Вздыхаю.
- Значит, ты успел разочароваться раньше, чем она привезла тебя в дом.
Случайно опустив взгляд замечаю, как крепко он стиснул поводья коня.
- Кто виноват, что вы все западаете на блёстки и мишуру? – слова слетают с языка раньше, чем я понимаю, что говорю вслух.
- Мы все? – с любопытством и злостью переспрашивает кожнар.
Пожимаю плечами. Чего уж тут скрывать.
- Да, вы все. От кожнаров и россомах до самых утончённых мальчиков из лучших семей. Стоит вам увидеть блеск жемчужин в чьих-то волосах, и вы уже на небе. Не мы подчинили себе «сильных». Они сами подчиняются… нам.
- Ты считаешь нас дикими. Но даже мы умеем ценить красоту. И это ты ставишь мне в вину?
- Нет. Это ты ставишь в вину мне и моей сестре.
Разговор заканчивается ничем, но у меня нет настроения его продолжать.
Ненавижу мужиков, которые залипают на мишуру, а потом в своих несчастьях винят нас.
Я не люблю мишуру. Я честно говорю, кто я и чего хочу. Поэтому у Аяны и всех, кто на неё похож, всегда было преимущество передо мной.
В конце концов я люблю сестру. А он мой враг. Он попал в плен? Велика беда! Если бы не пошёл в набег на наши деревни – то и жил бы себе в своих пустошах. Никому он не сдался здесь, на Жемчужном Берегу.
Вот уже четыреста лет, как эта земля принадлежит нам. Мы не пришли бы сюда, если бы у нас был выбор. Потому что здесь холодно, сухо, и воздух такой жёсткий, что мы умираем от одного только дыхания.
И все четыре сотни лет кожнары пытаются доказать нам, что эта земля принадлежит им. А мы должны умереть – лишь бы потешить их жажду славы. Потому что мы «слабые», а они презирают слабость.
Так нечего пенять, что наша «слабость» оказывается такой опасной. Что мы подчиняемся собственным законам, а не тем, которые установили они.
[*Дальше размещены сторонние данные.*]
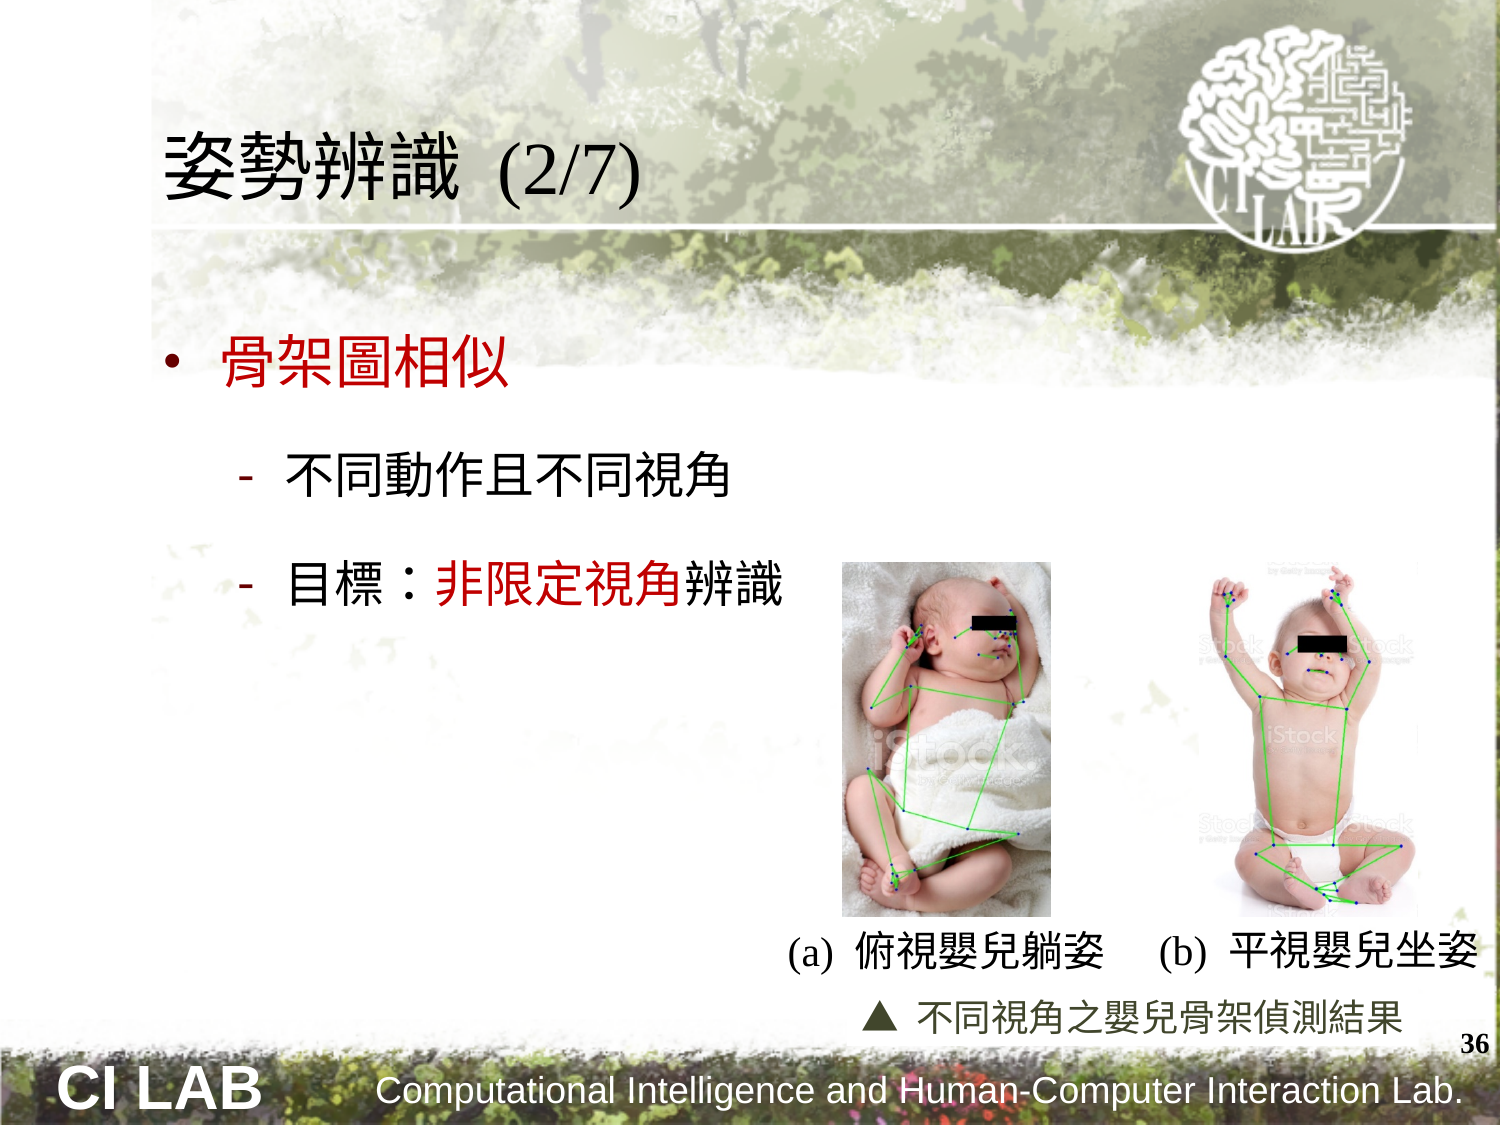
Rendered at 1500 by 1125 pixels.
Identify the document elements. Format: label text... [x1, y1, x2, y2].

text_box 骨架圖相似 不同動作且不同視角 目標：非限定視角辨識 [147, 304, 1410, 961]
slide_number 36 [1426, 985, 1500, 1067]
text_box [771, 562, 1495, 982]
text_box ▲ 不同視角之嬰兒骨架偵測結果 [846, 991, 1419, 1046]
picture [0, 0, 1500, 1125]
title 姿勢辨識 (2/7) [147, 31, 1448, 219]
- Едем домой, - жёстко говорю я, и поворачиваю коня. Посмотрим, сможет ли этот «сильный» меня догнать.
7. 7
Заяр Зайн
Парк жемчужницы на самом деле неожиданно красив. Жаль, что я вижу его в первый раз. Хотя… Что бы это могло поменять?
Усмешка невольно появляется у меня на губах и я, стараясь не привлекать к себе внимания, оглядываюсь на жемучжницу, которая едет по правую руку от меня. Запала её хватило ненадолго – с четверть часа помучила коня и замедлила ход. Пожалела меня?
Горечь становится ещё сильней.
Никогда не позволял женщинам себя жалеть.
А теперь мне не из чего выбирать. От затылка до кончиков когтей завишу от неё.
Последняя присказка, промелькнув в голове, наводит меня на мысль.
О печатях жемчужниц толком ничего неизвестно, но если хозяйка моей печати мертва – не значит ли это, что и печать должна ослабеть?
Осторожно пробую выпустить когти, - но нет. Тело тут же пронзает боль, и я от неожиданности едва не сваливаюсь с коня.
- Эй! – жемчужница уже возле меня. Тонкая рука обхватывает меня поперёк спины, другая ладонь оказывается на животе. – Ты чего?
- Ничего, - удаётся выдохнуть сквозь зубы. Выравниваюсь в седле, но жемчужница продолжает меня держать.
Особой силы в её руках нет. И как только она командовала отрядом мужчин? Если, конечно, не врёт. Ни один кожнар её бы слушаться не стал.
Госпожа думает о чём-то своём и продолжает «поддерживать меня». Только спустя минуту наконец убирает руки. А я-то уже начал привыкать… Невольно продолжаю смотреть на неё.
У Эгле, как и у Аяны, в глазах перламутр. Зрачки зелёные, как морская вода.
Воспоминание об Аяне портит удовольствие от прогулки, и я отвожу взгляд.
Надо думать не о её глазах, а о том, как заставить её снять печать. Уговорами, угрозами, шантажом?
Я пообещал, что не причиню ей вреда. Клятва связывает меня по рукам и ногам… Но я сам виноват. Поддался страху – и вот результат.